— WHAT TO DO —
Rewrite the part of the entries that begins with the line containing "state / province: Texas" and ends with the line containing "country: Nicaragua", changing "collector number" to "collector no." and keeping every other character as it is.

Stored records:
====

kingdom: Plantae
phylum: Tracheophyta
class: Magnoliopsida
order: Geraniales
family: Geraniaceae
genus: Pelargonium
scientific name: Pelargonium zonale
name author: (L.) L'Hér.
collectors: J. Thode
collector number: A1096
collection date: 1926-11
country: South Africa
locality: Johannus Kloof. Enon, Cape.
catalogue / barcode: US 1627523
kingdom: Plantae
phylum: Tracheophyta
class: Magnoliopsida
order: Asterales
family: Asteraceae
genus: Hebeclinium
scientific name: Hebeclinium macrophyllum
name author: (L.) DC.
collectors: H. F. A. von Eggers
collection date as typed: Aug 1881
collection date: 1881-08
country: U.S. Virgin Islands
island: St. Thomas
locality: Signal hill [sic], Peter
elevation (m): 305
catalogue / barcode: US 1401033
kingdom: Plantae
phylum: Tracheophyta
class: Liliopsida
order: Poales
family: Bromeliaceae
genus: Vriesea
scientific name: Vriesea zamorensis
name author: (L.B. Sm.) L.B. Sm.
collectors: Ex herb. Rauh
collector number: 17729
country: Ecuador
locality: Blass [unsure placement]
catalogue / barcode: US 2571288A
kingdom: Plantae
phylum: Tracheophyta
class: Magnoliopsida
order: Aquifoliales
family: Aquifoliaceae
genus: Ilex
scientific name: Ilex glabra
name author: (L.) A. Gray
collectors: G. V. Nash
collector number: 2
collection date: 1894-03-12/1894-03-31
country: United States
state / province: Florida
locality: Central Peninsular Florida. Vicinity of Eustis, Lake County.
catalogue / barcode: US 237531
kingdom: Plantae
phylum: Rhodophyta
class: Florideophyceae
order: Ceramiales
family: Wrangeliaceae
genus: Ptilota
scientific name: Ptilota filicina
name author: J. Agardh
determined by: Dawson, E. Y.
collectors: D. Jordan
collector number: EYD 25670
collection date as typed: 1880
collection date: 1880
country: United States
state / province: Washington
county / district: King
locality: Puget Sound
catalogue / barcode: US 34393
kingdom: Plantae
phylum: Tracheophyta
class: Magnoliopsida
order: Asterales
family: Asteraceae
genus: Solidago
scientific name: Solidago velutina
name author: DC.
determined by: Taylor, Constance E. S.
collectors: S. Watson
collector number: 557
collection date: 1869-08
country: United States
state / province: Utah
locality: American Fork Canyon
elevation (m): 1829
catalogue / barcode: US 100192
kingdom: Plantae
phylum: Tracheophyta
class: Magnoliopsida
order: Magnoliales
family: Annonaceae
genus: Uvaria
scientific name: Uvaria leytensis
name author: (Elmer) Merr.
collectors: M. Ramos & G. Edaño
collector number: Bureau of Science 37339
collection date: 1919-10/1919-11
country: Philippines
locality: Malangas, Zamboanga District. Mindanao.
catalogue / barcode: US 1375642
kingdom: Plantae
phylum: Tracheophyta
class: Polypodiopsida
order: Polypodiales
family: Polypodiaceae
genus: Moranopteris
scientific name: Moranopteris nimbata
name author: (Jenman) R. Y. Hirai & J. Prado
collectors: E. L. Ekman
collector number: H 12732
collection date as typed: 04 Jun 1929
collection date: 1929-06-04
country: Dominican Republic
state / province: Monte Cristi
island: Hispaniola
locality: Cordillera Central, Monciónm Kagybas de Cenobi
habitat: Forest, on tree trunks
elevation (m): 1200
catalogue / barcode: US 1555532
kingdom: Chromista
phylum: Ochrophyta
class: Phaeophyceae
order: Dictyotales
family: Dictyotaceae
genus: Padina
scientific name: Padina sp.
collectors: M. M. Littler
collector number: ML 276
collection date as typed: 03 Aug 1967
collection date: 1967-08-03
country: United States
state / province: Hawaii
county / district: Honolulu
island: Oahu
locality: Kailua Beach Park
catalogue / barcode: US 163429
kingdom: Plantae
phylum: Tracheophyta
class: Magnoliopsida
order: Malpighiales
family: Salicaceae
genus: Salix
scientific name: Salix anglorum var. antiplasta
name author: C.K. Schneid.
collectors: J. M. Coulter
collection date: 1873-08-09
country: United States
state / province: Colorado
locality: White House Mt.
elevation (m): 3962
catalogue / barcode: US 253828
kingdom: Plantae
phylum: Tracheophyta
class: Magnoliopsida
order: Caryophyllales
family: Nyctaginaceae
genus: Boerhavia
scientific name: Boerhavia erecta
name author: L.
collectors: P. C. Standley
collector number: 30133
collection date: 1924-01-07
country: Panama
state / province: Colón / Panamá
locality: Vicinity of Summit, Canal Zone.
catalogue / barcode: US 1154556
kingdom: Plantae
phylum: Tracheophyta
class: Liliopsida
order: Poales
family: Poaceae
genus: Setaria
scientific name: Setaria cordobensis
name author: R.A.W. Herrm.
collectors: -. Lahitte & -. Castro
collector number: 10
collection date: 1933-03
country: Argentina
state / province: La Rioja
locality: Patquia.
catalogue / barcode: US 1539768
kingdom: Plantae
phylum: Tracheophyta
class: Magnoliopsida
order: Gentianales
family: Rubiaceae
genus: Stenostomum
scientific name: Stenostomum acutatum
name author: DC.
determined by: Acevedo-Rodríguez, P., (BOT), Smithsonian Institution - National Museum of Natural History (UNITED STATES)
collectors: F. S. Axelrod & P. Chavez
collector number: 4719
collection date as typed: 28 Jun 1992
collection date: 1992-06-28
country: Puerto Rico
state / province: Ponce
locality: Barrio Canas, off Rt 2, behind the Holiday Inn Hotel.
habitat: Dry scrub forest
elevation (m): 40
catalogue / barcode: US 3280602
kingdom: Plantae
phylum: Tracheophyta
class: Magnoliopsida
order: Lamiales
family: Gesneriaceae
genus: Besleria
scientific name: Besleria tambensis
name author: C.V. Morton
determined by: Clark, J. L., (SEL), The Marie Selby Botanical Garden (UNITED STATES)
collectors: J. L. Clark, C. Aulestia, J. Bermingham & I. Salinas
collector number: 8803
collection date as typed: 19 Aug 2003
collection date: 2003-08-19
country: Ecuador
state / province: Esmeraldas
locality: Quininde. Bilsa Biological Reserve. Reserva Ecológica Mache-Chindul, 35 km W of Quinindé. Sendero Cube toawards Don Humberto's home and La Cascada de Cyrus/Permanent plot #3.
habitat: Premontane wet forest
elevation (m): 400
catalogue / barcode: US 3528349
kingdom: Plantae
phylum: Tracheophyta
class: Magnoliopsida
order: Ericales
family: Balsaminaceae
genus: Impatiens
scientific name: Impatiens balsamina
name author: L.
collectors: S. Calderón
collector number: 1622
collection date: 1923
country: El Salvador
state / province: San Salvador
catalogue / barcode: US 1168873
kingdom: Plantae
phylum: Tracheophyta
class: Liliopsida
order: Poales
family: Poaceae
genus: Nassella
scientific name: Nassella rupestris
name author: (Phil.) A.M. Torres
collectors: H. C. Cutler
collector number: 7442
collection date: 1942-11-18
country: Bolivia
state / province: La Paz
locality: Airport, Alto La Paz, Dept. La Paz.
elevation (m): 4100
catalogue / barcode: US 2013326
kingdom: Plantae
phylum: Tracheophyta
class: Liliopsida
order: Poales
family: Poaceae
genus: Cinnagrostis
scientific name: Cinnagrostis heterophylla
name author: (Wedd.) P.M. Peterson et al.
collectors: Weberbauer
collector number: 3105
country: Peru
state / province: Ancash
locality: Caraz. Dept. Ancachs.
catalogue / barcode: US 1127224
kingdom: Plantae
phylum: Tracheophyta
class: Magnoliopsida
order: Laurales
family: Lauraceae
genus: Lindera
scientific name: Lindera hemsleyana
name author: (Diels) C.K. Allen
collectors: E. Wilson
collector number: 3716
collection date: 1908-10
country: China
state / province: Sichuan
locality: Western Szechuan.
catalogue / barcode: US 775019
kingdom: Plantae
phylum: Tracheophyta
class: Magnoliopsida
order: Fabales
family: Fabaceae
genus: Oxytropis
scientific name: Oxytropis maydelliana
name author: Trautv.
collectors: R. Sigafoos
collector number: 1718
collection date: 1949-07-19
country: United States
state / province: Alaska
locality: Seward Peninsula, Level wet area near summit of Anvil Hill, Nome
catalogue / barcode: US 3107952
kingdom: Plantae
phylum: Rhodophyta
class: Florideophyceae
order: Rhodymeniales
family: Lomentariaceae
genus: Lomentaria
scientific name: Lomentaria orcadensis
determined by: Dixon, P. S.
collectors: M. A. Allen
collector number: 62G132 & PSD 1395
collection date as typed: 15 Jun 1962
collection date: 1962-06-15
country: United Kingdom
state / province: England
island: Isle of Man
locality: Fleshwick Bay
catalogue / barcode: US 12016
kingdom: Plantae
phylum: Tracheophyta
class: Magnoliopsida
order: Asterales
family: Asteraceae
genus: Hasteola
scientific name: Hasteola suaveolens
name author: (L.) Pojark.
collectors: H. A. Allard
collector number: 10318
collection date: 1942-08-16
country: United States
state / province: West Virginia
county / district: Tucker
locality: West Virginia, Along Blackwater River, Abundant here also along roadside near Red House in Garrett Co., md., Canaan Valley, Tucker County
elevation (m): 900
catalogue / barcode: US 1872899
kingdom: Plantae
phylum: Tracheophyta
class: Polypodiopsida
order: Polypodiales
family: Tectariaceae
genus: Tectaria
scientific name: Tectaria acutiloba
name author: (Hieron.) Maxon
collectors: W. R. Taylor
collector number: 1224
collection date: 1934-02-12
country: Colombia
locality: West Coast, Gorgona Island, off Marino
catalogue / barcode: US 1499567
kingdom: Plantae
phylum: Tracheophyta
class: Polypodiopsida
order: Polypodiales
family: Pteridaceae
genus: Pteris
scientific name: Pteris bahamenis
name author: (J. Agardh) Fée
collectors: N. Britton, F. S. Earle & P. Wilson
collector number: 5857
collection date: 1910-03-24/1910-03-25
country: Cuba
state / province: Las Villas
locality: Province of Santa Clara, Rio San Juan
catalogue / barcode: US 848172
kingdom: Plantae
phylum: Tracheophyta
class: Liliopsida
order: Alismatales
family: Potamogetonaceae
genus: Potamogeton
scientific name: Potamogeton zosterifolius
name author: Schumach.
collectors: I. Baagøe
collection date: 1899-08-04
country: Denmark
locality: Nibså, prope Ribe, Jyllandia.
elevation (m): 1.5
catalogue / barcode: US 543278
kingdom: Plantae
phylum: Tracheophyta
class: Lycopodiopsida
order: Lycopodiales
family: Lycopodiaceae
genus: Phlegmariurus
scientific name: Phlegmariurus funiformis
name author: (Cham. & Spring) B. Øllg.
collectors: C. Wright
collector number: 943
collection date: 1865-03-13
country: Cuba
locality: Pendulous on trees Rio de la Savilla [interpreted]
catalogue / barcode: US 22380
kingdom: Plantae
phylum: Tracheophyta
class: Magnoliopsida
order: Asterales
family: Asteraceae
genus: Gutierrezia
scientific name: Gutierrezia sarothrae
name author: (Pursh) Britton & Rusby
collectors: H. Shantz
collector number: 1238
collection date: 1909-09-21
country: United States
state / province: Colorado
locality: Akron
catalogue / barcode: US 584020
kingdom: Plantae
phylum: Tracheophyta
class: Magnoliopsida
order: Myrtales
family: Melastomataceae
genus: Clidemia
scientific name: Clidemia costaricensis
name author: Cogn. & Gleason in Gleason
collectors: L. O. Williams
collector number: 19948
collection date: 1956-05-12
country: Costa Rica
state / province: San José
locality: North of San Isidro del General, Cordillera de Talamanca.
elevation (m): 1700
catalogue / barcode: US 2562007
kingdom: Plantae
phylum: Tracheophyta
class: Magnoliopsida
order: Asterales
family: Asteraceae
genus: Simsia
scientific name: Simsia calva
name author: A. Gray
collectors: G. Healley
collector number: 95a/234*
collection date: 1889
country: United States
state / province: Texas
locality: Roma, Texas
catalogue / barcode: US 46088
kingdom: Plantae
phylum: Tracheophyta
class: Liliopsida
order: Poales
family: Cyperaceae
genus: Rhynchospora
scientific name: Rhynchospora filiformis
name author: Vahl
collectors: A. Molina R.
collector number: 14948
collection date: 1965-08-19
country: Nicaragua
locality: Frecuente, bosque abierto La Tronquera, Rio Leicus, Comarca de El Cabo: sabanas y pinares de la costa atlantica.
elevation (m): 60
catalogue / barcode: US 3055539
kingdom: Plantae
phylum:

====

— RESPONSE TO THIS EXERCISE —
state / province: Texas
locality: Roma, Texas
catalogue / barcode: US 46088
kingdom: Plantae
phylum: Tracheophyta
class: Liliopsida
order: Poales
family: Cyperaceae
genus: Rhynchospora
scientific name: Rhynchospora filiformis
name author: Vahl
collectors: A. Molina R.
collector no.: 14948
collection date: 1965-08-19
country: Nicaragua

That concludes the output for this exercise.